Elle a ainsi fait le choix d’adapter dès la conception ses composants aux contraintes agressives de l’environnement spatial afin qu’ils soient capables de tenir sur la durée de vie en orbite d’un satellite, soit 15 à 20 ans. «Nous avons nativement conçu des composants totalement immunisés face aux radiations spatiales, contrairement à nos concurrents américains qui s’appuient sur des composants standards du marché qu’ils fiabilisent par la suite», explique Edouard Lepape directeur général de NanoXplore.

Une supply chain souveraine

Enfin elle a bénéficié de fonds publics significatifs au vu des enjeux de souveraineté porté par le projet.  Sur ses 80 millions d’euros de dépenses de R&D sur 10 ans, 70% ont été pris en charge grâce à des soutiens étatiques et institutionnels, le reste par NanoXplore et ses partenaires et clients industriels. 

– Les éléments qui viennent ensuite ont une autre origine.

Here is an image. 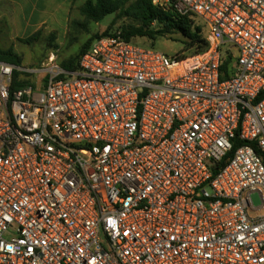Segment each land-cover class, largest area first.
I'll use <instances>...</instances> for the list:
<instances>
[{"label": "built area", "instance_id": "1", "mask_svg": "<svg viewBox=\"0 0 264 264\" xmlns=\"http://www.w3.org/2000/svg\"><path fill=\"white\" fill-rule=\"evenodd\" d=\"M176 8L202 52L0 61V264H264V0Z\"/></svg>", "mask_w": 264, "mask_h": 264}, {"label": "rangeland", "instance_id": "2", "mask_svg": "<svg viewBox=\"0 0 264 264\" xmlns=\"http://www.w3.org/2000/svg\"><path fill=\"white\" fill-rule=\"evenodd\" d=\"M87 0H77L72 9L69 23L61 22L52 30L41 28V34L31 43H23L35 33H27L23 28L13 26L11 21V8L7 3L0 1V51L12 52L20 58L21 66L26 70H35L50 57L54 56L58 64L68 63L77 57L87 44L104 34L121 33L129 26L137 24L129 18L122 17L119 13L107 16L97 23L87 21L80 13L81 7ZM199 26L200 20L193 19ZM155 27V26H154ZM138 44L152 47L153 49L174 56L178 53L194 55L200 51L198 45H190L189 41L180 35L171 34L156 41L147 39L137 40ZM32 74H23V80L38 89L39 81ZM255 206L260 205L258 195H252Z\"/></svg>", "mask_w": 264, "mask_h": 264}, {"label": "trees", "instance_id": "3", "mask_svg": "<svg viewBox=\"0 0 264 264\" xmlns=\"http://www.w3.org/2000/svg\"><path fill=\"white\" fill-rule=\"evenodd\" d=\"M176 4L177 0H170L168 7L163 9L154 6L149 0H87L81 7L80 13L87 21L97 23L116 13L131 19L137 25L129 26L121 32L128 41L136 42L140 39L156 41L168 35L177 34L189 41L190 45H198L200 49L198 53L202 52L207 47L204 29L200 25L196 26L189 15L181 14L177 10ZM39 34H41L40 31L21 42L31 43L37 39ZM105 36L110 35L104 34L97 38ZM93 41L89 42L77 57L68 63H63L62 66L66 69H76L78 60L89 50ZM0 61L21 66L20 58L9 51H0ZM237 147L235 146V149Z\"/></svg>", "mask_w": 264, "mask_h": 264}, {"label": "crops", "instance_id": "4", "mask_svg": "<svg viewBox=\"0 0 264 264\" xmlns=\"http://www.w3.org/2000/svg\"><path fill=\"white\" fill-rule=\"evenodd\" d=\"M11 8L13 26L27 33L41 28L52 30L61 22L69 23L77 0H0Z\"/></svg>", "mask_w": 264, "mask_h": 264}]
</instances>
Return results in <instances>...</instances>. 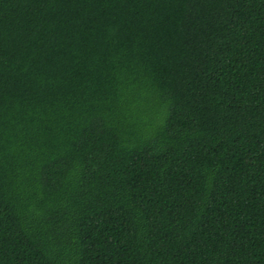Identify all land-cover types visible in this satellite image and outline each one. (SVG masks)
<instances>
[{
	"label": "trees",
	"instance_id": "trees-1",
	"mask_svg": "<svg viewBox=\"0 0 264 264\" xmlns=\"http://www.w3.org/2000/svg\"><path fill=\"white\" fill-rule=\"evenodd\" d=\"M0 264H264V0H0Z\"/></svg>",
	"mask_w": 264,
	"mask_h": 264
}]
</instances>
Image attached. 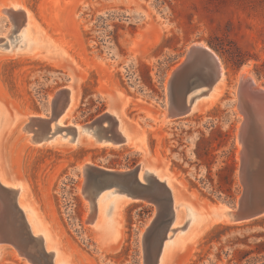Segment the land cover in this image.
Wrapping results in <instances>:
<instances>
[{
    "label": "rangeland",
    "instance_id": "1",
    "mask_svg": "<svg viewBox=\"0 0 264 264\" xmlns=\"http://www.w3.org/2000/svg\"><path fill=\"white\" fill-rule=\"evenodd\" d=\"M13 4L30 12L29 45L16 40L23 11H15L14 20L4 11ZM10 30L12 36L0 40L6 44H0V172L7 183L23 187L19 205L27 208L33 233L29 219L35 213L71 264H145L143 233L157 211L147 201L125 199L123 239L107 248L94 222H87L91 200L83 193L82 164L167 173L177 208L171 239L185 232L188 207L207 214L206 207L240 197L235 93L244 68L264 87V0H0V36ZM198 42L220 56L223 85L204 108L167 118L170 75ZM51 43L59 53L50 51ZM67 86L77 103L63 132L50 142L30 141L33 133L21 130L26 114L49 115L52 97ZM112 110L130 131L145 135L147 154L127 144L98 145L82 134L76 144L66 140L72 138L66 125L89 123ZM104 192L103 213L109 216L122 194ZM148 240V263L154 264L159 245ZM3 243L0 264H31L13 243ZM191 248H177L172 263L259 264L264 215L210 225Z\"/></svg>",
    "mask_w": 264,
    "mask_h": 264
},
{
    "label": "water",
    "instance_id": "2",
    "mask_svg": "<svg viewBox=\"0 0 264 264\" xmlns=\"http://www.w3.org/2000/svg\"><path fill=\"white\" fill-rule=\"evenodd\" d=\"M205 62H209L211 68H207ZM220 74L219 57L201 44L191 45L183 64L170 76L175 103L185 104L189 92L196 88H204L202 92L209 90ZM72 92L71 88H63L62 93H57L54 102H51V113L46 115L48 119L39 118L34 121V117L29 116L22 130L32 132L31 129L34 128L35 141L49 140L63 132L65 127L55 122L53 129L52 123L68 106ZM235 95V107L241 115L245 150L242 166L244 182L240 195L242 199L238 198L234 203L222 202L224 206L210 210L214 218H224L231 223L264 215V89L255 88V81L250 79L237 83ZM176 113L178 117L187 115L188 108L176 109ZM118 122L117 116L105 111L81 126L99 141L121 143L124 138L118 129ZM77 130L75 125L67 130L72 132V141L76 138ZM82 169L87 174L83 190L92 199L95 200L103 190H114L115 193L147 201L158 208L146 232L147 243L148 238L153 237L155 245H159L156 247L159 252L174 220L172 189L166 181H161L149 172L141 176L140 166L125 171H108L86 164ZM10 240L19 254L31 264H53L52 253L45 250L43 237L35 235L27 223L25 212L18 202V190L4 185L0 180V241ZM144 253L149 262L148 248H145ZM259 264H264V261Z\"/></svg>",
    "mask_w": 264,
    "mask_h": 264
},
{
    "label": "bare ground",
    "instance_id": "3",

Pour assoir la crédibilité industrielle de sa solution, la société a fait appel au groupe STMicroelectronics. «Nous sommes dans un modèle fabless. On fournit les schémas du composant final et ST l’industrialise», précise le dirigeant. Des productions de l’ordre de 500 à 1 000 pièces par an, significatives à l’échelle du domaine spatial, ont été négociées.

Seul acteur à proposer une solution souveraine soutenue par l’ESA et le CNES, NanoXplore compte être bien retenu sur les grands programmes spatiaux européens, comme les constellations Copernicus (observation environnementale), Galileo (géolocalisation) ou encore Iris2 (télécommunications sécurisées). NanoXplore compte réaliser 17 millions d’euros de chiffre d’affaires en 2023 contre 9 millions l’an dernier. Et grignoter petit à petit les marchés jusque-là acquis aux fournisseurs américains.